--- DATA EXCERPTS Enclosed Below ---

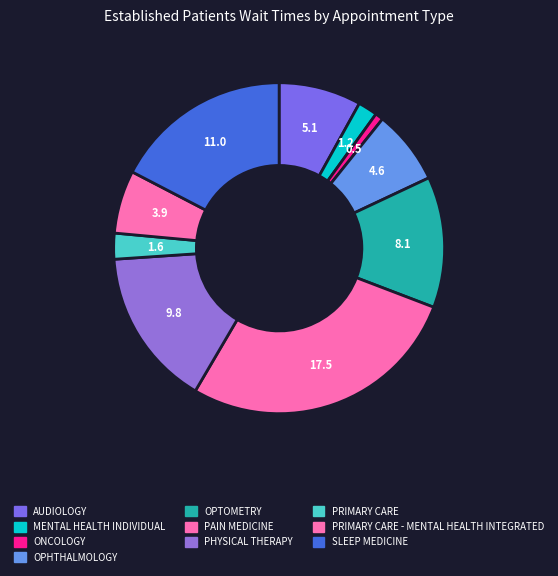

True or false: OPTOMETRY accounts for 4% of the total.

False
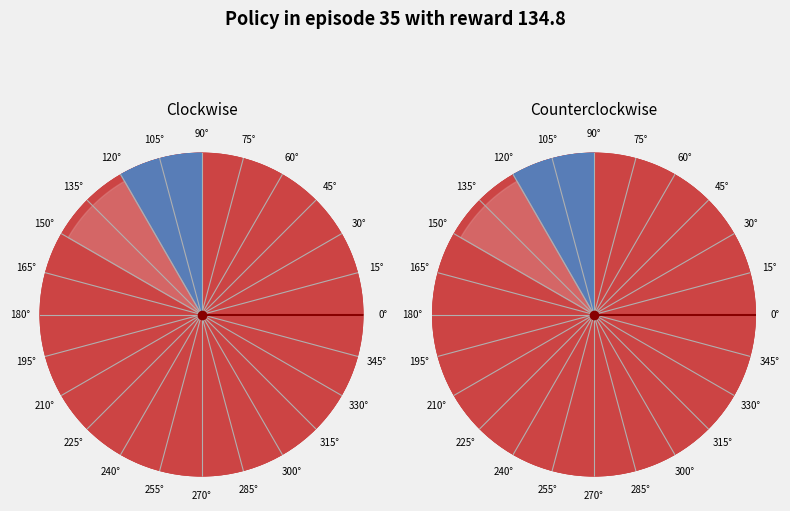

What percentage do 1 and 0 together represent?

100.0%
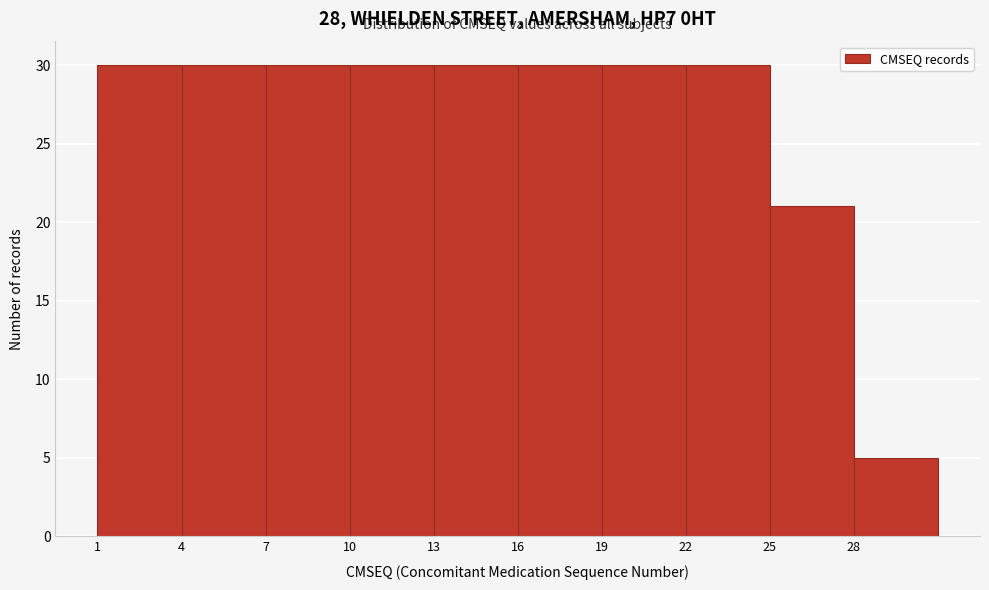

Reading left to right, transcribe this chart: for each bar, give the range it covers on the x-axis and its height. The values are not printed on the chart, so give them approximately, as read against the axis.

1 to 4: 30
4 to 7: 30
7 to 10: 30
10 to 13: 30
13 to 16: 30
16 to 19: 30
19 to 22: 30
22 to 25: 30
25 to 28: 21
28 to 31: 5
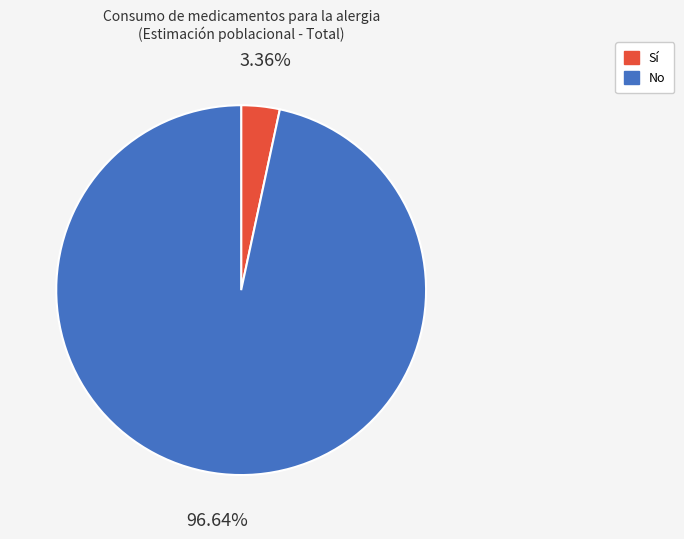

How many slices are in this pie chart?

2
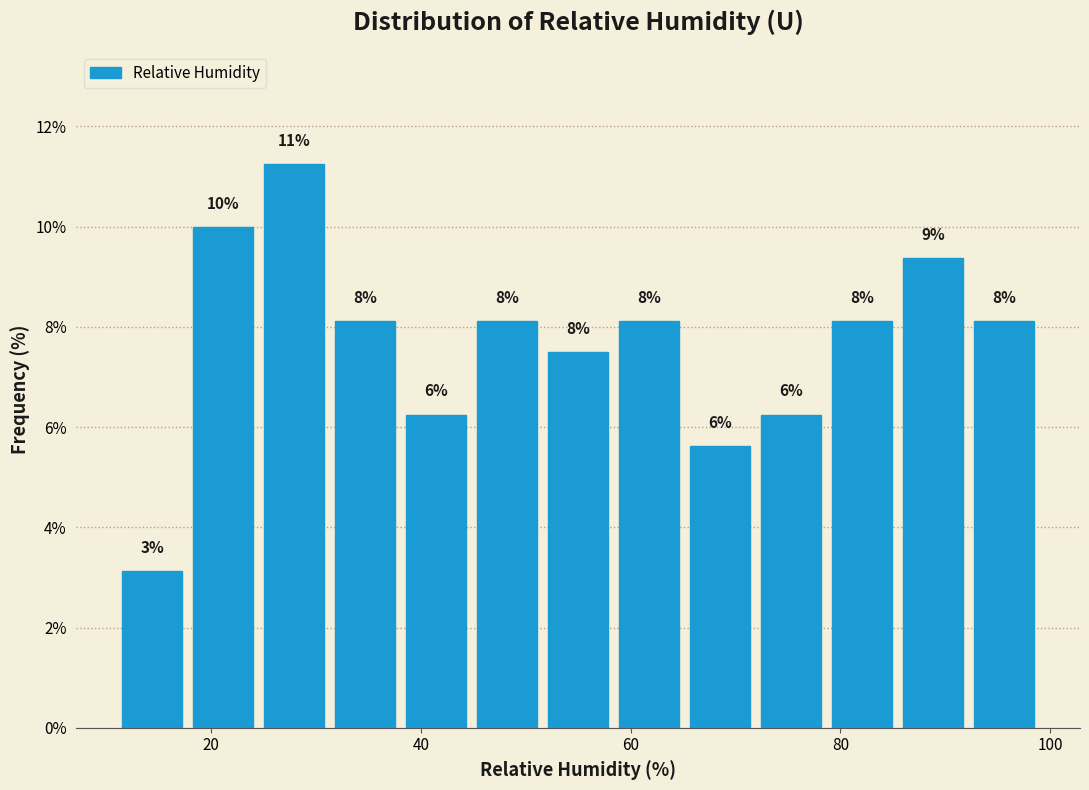

Read against the x-axis, roughly where is the centre of the tallest bar?

28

--- End of Enclosed DATA EXCERPTS ---

Convert the items above into a Markdown table with the columns "Row" and "Line," giving each non-blank line its own numbered row. Leave the pictures out of the table.

| Row | Line |
|---|---|
| 1 | True or false: OPTOMETRY accounts for 4% of the total. |
| 2 | False |
| 3 | What percentage do 1 and 0 together represent? |
| 4 | 100.0% |
| 5 | Reading left to right, transcribe this chart: for each bar, give the range it covers on the x-axis and its height. The values are not printed on the chart, so give them approximately, as read against the axis. |
| 6 | 1 to 4: 30 |
| 7 | 4 to 7: 30 |
| 8 | 7 to 10: 30 |
| 9 | 10 to 13: 30 |
| 10 | 13 to 16: 30 |
| 11 | 16 to 19: 30 |
| 12 | 19 to 22: 30 |
| 13 | 22 to 25: 30 |
| 14 | 25 to 28: 21 |
| 15 | 28 to 31: 5 |
| 16 | How many slices are in this pie chart? |
| 17 | 2 |
| 18 | Read against the x-axis, roughly where is the centre of the tallest bar? |
| 19 | 28 |